Polizei neu denken

Reihe «Polizei neu denken» · Der Druck

Die „Digital Cop Culture": Zwischen Rückzug und neuer Professionalität

· Tobias Burkhard, Dozent FHNW & SPI

Der Mythos vom unantastbaren Schutzmann ist tot. Er wurde nicht von Kriminellen besiegt, sondern vom Smartphone. Früher war das „Wort des Beamten” Gesetz. Heute gilt: „Pics or it didn’t happen”. Führt diese dauerhafte Sichtbarkeit zu besserer Polizei oder zu ängstlicher Passivität?

Die Polizeikultur befindet sich in einem tiefgreifenden Wandel. Jahrzehntelang basierte polizeiliche Autorität auf einem impliziten Vertrauensvorschuss: Im Zweifel glaubte man dem Beamten. Die Digitalisierung hat dieses Monopol gebrochen. Jeder Handgriff auf der Strasse kann heute aus drei Perspektiven gefilmt werden: von der Bodycam des Polizisten, vom Handy des Gegenübers und von Überwachungskameras.

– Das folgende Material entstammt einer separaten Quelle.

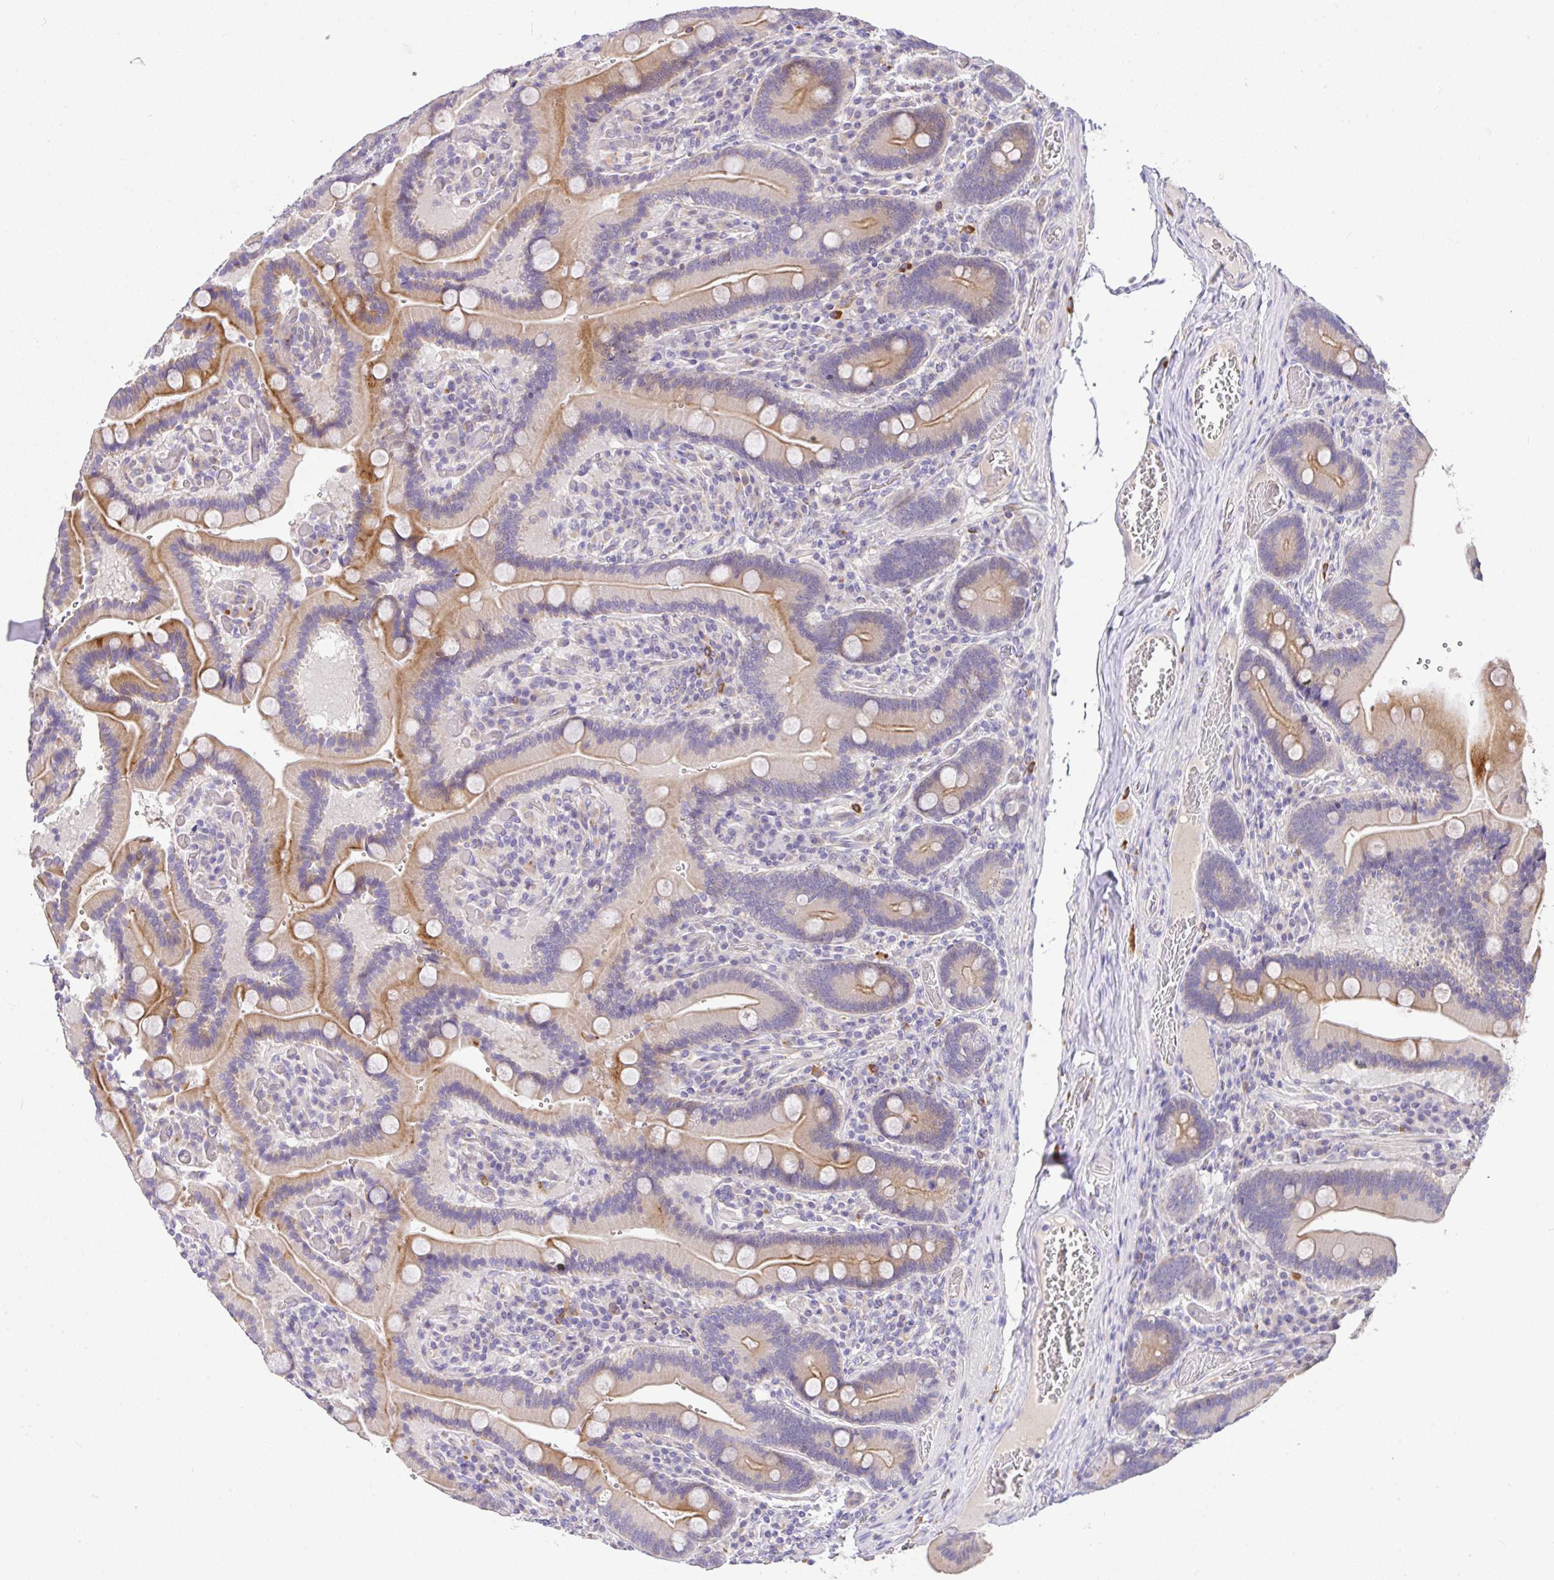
{"staining": {"intensity": "moderate", "quantity": ">75%", "location": "cytoplasmic/membranous"}, "tissue": "duodenum", "cell_type": "Glandular cells", "image_type": "normal", "snomed": [{"axis": "morphology", "description": "Normal tissue, NOS"}, {"axis": "topography", "description": "Duodenum"}], "caption": "There is medium levels of moderate cytoplasmic/membranous positivity in glandular cells of normal duodenum, as demonstrated by immunohistochemical staining (brown color).", "gene": "EPN3", "patient": {"sex": "female", "age": 62}}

Diese Allgegenwart der Linse erzeugt eine neue „Digital Cop Culture”. Doch wie reagiert die Basis darauf?

Die Angst vor dem viralen Schnipsel

Eine berechtigte Sorge in Polizeikorps ist das Phänomen des „De-Policing” oder der „Rückzugs-Kultur”. Die Theorie: Aus Angst, durch ein aus dem Kontext gerissenes Video im Internet an den Pranger gestellt zu werden, gehen Polizisten weniger proaktiv vor. Sie machen „Dienst nach Vorschrift”, vermeiden heikle Situationen und riskieren lieber nichts, statt einen Fehler zu machen.

Ist diese Sorge berechtigt? Ja, das subjektive Empfinden des „Generalverdachts” belastet viele Einsatzkräfte. Aber die Forschung zeichnet ein differenzierteres Bild.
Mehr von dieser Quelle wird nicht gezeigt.